Arché, School of Philosophy, University of St Andrews
St Andrews, United Kingdom

Topic areas

Details

We invite proposals for talks at this workshop, which will feature keynote papers by Natalie Gold (KCL), Katherine Hawley (St Andrews), and David Owens (KCL).

Topic Self-control can be bolstered by strategic management of our social and physical environment, as well as through sheer strength of will. Explicitly making ourselves accountable to other people – announcing goals or making promises – seems like a useful addition to the self-control arsenal: it enables us to enlist both our sense of obligation, and our awareness of potential pride or shame.
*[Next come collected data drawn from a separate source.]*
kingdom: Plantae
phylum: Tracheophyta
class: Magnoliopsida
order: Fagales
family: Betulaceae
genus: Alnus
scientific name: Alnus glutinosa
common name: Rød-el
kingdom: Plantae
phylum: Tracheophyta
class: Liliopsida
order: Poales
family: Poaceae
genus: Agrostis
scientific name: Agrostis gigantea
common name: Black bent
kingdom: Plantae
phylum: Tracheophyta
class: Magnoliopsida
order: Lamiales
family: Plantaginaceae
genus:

This form of self-control raises a number of intriguing philosophical questions:

  • What differences are there between announcing intentions, making predictions, promising, and contracting, as methods for achieving self-control?
  • What, if any, obligations does the audience incur when offered such an announcement, prediction, promise, or contract?
  • What is the relationship between attempting self-control through making myself accountable to others, and attempting self-control through making myself accountable to my future self (and what would such self-accountability amount to)?
  • What relationship is there between making oneself accountable to others in this way, and accounts of joint intention and joint commitment, such as those due to Margaret Gilbert and Michael Bratman?
  • (How) can we achieve self-control in this way without unethically exploiting friends and family in order to meet our own goals? Is it fair to make promises you know you are unlikely to keep, in the desperate hope that this time you’ll manage to keep your word? How can we strike gain the benefits of making ourselves accountable without the ethical costs of exploiting others?
  • How does this more social form of self-control compare in value to self-control achieved in other ways? Is it more admirable to achieve self-control without needing to depend upon other people’s opinions of us, or is there perhaps a special community-oriented virtue involved with making oneself accountable to others?

Participants at the workshop are invited to address any of these questions, or indeed other questions relating to the practice of attempting self-control through making oneself accountable to others.

Practical Details We invite submission of 1000-word abstracts, for papers suitable for presentation in 25 minutes. Abstracts should be prepared for anonymous review, and sent to [email protected] by 15th January 2017.